Overall, Belichick has fared well without Brady, going 14-6 in his absence since 2001. The thing to consider is that these were short-term solutions, where the team had to play at a very high level just until their future Hall of Fame QB returned to the field. It will likely be a different situation when Brady hangs up his cleats and the Pats will have to find their quarterback of the future.
Belichick has undeniably instilled a winning formula in New England. His players know what the organization’s goals are on a yearly basis. It’s always Super Bowl or bust in Foxborough.
But without hope, none of that would translate to the field. Brady is the one who gives them that hope. Just knowing that he can lead them to the promised land, is enough to infuse confidence and a winning attitude in that locker room. In the end, Brady is the one who steps onto that field each week. He is the one leading the team in the huddle, and guiding them to multiple championships during his illustrious career.
For reference, take a look at a less glamorous time in Belichick’s career, when he took over as Head Coach of the Cleveland Browns in 1991. The Browns had a 3-13 record in the season prior to Belichick’s arrival. In his first season on the job, the team slightly improved their record to 6-10, followed by two consecutive 7-9 campaigns. In his fourth year with the team, the Browns finally had a winning season at 11-5, and even winning a playoff game (against the New England Patriots). In 1995, the Browns returned to their losing ways, going 5-11, ultimately leading to Belichick’s termination. It’s not so easy to build a dynasty, when you don’t have arguably the best quarterback in the history of the game on your roster.

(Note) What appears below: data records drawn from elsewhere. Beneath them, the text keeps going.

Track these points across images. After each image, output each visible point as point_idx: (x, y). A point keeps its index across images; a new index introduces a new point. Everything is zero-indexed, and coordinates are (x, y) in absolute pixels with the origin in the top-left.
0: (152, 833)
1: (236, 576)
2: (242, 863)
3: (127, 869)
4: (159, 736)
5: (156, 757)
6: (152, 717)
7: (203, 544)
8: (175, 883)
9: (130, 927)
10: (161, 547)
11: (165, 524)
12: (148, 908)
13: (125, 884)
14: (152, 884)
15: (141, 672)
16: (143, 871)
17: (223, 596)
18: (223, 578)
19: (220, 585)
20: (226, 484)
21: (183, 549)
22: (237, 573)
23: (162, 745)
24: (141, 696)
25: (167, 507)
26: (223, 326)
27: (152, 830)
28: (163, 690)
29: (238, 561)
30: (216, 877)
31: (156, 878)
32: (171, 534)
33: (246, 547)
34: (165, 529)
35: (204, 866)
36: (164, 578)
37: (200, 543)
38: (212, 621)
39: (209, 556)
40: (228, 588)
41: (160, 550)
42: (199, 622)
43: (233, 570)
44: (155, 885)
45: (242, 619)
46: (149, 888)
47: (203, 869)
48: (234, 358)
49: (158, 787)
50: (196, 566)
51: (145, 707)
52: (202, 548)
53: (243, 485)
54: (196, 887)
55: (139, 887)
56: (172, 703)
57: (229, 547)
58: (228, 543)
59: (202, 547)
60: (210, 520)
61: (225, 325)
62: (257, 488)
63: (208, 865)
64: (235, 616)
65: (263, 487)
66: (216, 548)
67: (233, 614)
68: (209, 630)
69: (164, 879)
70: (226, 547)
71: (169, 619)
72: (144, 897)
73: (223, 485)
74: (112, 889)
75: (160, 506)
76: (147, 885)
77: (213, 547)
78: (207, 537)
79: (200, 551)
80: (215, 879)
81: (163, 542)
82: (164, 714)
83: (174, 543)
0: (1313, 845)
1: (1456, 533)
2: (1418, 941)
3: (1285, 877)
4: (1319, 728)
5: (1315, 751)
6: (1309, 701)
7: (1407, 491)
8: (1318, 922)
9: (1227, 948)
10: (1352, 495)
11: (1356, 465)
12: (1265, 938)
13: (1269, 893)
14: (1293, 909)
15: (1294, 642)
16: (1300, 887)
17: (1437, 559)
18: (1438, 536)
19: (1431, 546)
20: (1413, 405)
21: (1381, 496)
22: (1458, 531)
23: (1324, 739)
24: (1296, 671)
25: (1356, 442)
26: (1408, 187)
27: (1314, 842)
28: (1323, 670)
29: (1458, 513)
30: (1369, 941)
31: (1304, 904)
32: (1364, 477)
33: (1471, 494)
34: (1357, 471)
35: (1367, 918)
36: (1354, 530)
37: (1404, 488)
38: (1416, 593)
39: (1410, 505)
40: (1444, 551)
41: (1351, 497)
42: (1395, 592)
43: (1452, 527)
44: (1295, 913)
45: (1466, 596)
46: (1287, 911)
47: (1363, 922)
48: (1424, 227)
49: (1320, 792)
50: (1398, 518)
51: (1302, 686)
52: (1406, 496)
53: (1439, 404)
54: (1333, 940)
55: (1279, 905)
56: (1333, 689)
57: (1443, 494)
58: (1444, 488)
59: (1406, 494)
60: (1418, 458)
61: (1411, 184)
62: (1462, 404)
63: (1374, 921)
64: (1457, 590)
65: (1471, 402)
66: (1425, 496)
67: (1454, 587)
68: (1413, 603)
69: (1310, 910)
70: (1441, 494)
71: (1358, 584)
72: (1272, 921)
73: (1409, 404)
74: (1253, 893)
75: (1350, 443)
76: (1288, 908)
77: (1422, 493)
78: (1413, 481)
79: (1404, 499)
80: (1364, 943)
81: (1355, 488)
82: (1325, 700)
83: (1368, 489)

Like all other NFL quarterbacks, Brady has had to adjust to many personnel changes on his team. That entails putting in the time to work with his receivers during the offseason, building rapport and working on their timing. But each year after losing various players, the Pats seem to not miss a beat on offense. Brady always has his teammates ready to play.

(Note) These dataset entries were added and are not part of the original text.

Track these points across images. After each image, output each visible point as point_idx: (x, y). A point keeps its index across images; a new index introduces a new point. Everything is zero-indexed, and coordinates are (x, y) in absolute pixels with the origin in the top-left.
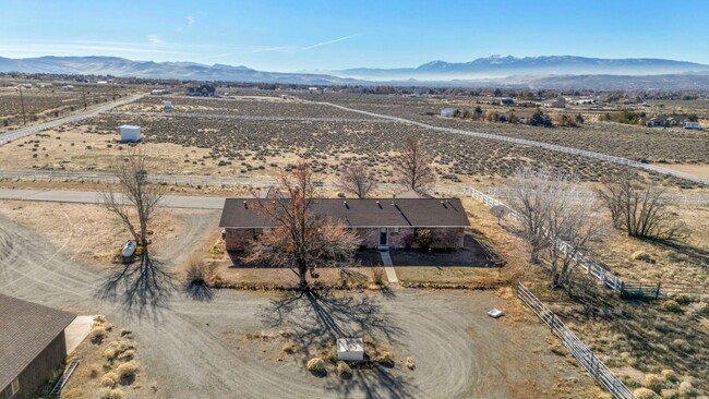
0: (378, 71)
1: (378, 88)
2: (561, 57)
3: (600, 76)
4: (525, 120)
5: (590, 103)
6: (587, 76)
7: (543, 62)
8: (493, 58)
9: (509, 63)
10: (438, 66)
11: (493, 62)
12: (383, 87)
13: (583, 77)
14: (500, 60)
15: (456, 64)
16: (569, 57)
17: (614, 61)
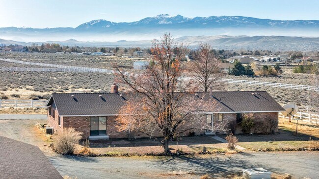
0: (30, 30)
2: (233, 18)
3: (273, 37)
4: (226, 71)
5: (275, 60)
6: (261, 37)
7: (214, 22)
8: (161, 17)
9: (179, 23)
10: (100, 26)
11: (162, 22)
12: (48, 45)
13: (257, 38)
14: (169, 19)
16: (241, 18)
17: (285, 22)
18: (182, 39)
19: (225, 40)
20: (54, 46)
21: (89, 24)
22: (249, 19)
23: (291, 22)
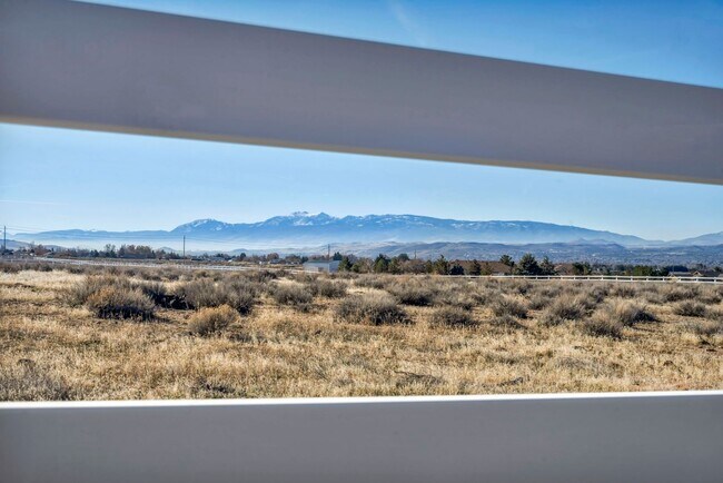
3: (463, 244)
6: (445, 244)
8: (297, 217)
11: (298, 223)
13: (438, 246)
14: (309, 219)
20: (141, 249)
22: (424, 218)
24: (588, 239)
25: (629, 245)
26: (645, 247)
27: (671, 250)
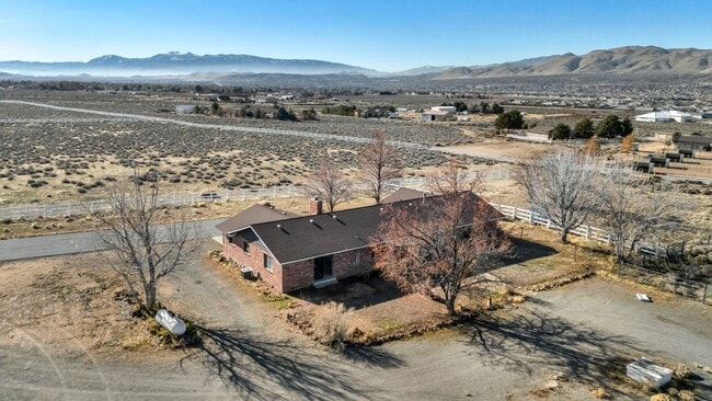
1: (61, 84)
7: (222, 60)
8: (172, 54)
9: (189, 60)
10: (112, 61)
11: (173, 59)
12: (67, 83)
13: (262, 75)
14: (180, 56)
15: (133, 60)
16: (246, 56)
18: (195, 75)
19: (235, 76)
20: (73, 83)
21: (100, 59)
22: (253, 57)
23: (289, 61)
24: (348, 71)
25: (370, 75)
26: (379, 76)
27: (392, 78)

In Brady’s first years in the league, he played more of a game manager role, leaning on a strong defense to guide the team to victory. Players like Tedy Bruschi, Rodney Harrison, Richard Seymour, Willie McGinest, Ty Law, and Ty Warren, presented a very talented defensive unit that kept the Pats competitive in most games. Brady wasn’t asked to carry the team on his back, which made it easier for him to improve and get to where he is now.
Once the core of this defense was dismantled, either due to retirement or natural player turnover, the Pats changed their strategy and made Brady the focus of the team’s identity. He obviously has stepped up to the challenge, consistently fielding one of the top offenses in the league each season. For a coach who is considered a defensive mastermind, his team’s offense has actually masked much of the defense’s deficiencies in recent years. The Pats can thank Brady for that.

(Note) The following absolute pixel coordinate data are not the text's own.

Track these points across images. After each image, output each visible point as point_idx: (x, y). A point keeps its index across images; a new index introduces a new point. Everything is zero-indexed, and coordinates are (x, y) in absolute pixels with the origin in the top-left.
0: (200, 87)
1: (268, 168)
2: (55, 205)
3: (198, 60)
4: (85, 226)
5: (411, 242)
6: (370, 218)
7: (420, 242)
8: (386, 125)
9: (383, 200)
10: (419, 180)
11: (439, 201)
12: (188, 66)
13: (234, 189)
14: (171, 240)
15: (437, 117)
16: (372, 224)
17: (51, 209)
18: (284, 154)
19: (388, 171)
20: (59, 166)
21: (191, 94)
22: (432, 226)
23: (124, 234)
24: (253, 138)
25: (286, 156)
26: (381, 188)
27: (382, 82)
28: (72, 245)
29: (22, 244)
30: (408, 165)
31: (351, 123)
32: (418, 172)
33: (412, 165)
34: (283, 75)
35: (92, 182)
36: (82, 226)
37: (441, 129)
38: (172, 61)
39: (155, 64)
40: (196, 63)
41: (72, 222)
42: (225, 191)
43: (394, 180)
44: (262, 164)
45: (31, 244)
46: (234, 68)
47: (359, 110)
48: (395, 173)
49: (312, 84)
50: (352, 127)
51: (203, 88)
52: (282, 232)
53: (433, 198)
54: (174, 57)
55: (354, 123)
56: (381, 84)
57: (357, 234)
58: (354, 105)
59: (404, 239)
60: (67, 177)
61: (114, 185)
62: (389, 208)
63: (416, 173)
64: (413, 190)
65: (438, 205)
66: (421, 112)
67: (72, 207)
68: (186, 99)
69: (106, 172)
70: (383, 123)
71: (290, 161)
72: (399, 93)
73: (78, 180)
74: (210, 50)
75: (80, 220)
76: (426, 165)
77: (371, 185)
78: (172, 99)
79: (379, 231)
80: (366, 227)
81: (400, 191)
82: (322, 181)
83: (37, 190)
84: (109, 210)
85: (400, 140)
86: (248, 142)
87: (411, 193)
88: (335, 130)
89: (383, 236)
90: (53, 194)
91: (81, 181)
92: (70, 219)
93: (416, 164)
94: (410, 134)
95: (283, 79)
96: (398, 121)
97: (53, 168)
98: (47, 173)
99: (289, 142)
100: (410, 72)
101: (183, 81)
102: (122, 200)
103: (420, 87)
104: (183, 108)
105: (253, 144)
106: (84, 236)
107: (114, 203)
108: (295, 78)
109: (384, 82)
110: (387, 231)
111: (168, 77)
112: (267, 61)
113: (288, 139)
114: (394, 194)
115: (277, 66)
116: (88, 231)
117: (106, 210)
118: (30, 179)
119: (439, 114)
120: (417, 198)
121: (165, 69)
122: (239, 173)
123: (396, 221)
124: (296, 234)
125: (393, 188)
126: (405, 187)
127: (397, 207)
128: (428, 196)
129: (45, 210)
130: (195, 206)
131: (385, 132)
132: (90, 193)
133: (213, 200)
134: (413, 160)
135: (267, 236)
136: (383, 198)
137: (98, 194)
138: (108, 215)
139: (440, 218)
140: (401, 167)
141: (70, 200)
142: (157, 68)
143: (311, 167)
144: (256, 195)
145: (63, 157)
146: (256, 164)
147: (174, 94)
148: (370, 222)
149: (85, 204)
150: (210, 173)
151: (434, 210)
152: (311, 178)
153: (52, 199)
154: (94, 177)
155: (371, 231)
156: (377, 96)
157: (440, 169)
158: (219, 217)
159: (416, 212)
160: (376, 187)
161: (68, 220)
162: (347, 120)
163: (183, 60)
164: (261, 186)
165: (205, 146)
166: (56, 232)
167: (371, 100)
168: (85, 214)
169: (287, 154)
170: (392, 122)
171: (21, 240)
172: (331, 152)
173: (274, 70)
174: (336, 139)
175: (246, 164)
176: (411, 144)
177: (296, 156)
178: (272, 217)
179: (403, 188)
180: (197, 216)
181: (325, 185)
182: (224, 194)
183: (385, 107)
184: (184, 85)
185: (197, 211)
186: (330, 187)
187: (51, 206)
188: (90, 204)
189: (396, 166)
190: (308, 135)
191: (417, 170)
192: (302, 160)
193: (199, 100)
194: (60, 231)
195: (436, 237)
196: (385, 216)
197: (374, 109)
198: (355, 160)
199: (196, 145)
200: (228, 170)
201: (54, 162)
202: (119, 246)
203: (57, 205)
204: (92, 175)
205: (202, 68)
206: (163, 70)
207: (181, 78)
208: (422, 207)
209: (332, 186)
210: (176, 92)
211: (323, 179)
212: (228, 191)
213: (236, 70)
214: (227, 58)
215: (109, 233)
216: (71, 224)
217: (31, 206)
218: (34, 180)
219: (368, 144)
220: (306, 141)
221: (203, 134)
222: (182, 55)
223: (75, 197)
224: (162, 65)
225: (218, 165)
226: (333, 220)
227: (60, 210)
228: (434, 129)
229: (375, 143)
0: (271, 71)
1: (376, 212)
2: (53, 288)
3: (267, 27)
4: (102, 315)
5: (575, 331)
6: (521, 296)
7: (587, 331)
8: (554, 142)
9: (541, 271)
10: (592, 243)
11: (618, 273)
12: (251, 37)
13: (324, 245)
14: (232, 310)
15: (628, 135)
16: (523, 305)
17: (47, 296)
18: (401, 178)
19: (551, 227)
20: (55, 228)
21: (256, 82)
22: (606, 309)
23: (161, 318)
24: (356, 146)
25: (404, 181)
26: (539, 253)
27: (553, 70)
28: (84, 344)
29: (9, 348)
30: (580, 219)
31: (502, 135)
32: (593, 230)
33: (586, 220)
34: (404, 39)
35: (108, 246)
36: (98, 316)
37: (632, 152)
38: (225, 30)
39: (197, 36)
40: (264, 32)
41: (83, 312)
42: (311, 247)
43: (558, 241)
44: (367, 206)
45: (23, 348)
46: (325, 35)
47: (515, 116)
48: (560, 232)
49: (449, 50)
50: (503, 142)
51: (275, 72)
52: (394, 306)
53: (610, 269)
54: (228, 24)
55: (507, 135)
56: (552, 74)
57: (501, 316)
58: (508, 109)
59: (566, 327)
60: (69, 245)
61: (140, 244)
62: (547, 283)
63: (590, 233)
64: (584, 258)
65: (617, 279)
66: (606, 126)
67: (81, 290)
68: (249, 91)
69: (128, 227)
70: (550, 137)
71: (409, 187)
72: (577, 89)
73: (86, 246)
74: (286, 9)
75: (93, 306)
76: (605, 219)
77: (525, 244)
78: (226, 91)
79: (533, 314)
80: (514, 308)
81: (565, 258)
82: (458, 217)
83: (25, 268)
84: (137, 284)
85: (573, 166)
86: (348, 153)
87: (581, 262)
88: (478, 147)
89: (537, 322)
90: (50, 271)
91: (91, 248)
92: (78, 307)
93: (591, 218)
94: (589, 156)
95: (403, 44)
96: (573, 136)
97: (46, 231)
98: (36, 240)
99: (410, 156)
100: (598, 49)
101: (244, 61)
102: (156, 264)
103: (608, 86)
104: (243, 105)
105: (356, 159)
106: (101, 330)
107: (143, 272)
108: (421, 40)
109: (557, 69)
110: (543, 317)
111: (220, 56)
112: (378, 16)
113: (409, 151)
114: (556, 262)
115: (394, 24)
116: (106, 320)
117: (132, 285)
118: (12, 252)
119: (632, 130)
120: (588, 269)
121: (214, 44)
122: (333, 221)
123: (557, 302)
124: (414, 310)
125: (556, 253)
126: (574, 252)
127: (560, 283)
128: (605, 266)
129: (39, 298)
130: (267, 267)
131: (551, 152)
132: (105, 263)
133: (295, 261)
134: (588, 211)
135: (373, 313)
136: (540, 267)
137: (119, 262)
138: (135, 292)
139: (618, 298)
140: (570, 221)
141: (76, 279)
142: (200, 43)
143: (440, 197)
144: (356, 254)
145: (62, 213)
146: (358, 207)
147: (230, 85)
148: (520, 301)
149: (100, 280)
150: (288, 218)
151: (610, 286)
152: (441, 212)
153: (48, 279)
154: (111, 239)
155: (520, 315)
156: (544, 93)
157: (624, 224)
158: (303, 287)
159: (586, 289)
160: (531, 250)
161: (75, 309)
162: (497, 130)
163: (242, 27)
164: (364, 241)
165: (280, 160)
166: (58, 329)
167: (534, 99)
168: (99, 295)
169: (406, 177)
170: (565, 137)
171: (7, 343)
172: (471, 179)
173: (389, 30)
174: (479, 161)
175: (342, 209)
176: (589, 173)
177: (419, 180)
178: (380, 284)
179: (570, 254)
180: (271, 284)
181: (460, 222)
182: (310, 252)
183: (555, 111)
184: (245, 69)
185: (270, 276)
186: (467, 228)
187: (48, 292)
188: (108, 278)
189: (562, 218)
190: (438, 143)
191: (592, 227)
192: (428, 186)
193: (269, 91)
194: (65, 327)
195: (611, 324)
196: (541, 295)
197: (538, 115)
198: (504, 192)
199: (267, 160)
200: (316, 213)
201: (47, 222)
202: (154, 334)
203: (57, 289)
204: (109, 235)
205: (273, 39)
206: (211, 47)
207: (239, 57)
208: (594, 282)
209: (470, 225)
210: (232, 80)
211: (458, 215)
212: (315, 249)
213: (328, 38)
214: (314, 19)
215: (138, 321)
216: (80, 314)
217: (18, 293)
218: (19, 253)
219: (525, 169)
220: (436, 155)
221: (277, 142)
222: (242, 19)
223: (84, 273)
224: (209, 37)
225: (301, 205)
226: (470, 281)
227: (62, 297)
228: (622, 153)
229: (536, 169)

After trading Jimmy G to San Francisco last season, they no longer have a competent replacement for Brady on the current roster. If Belichick plans to maintain this dynasty beyond Brady’s career, he will likely need to rebuild the team on the defensive side of the ball. That will be his only chance to continue his winning ways. And he likely shouldn’t be benching his top defensive players in the Super Bowl (Malcolm Butler) if he wants to win the game.
Hall of Fame quarterbacks are a luxury most NFL coaches don’t have. While Belichick is a brilliant of a coach and way too prideful to let this team fall apart, my bet is he struggles to maintain his winning ways without Brady at the helm, making him look so good.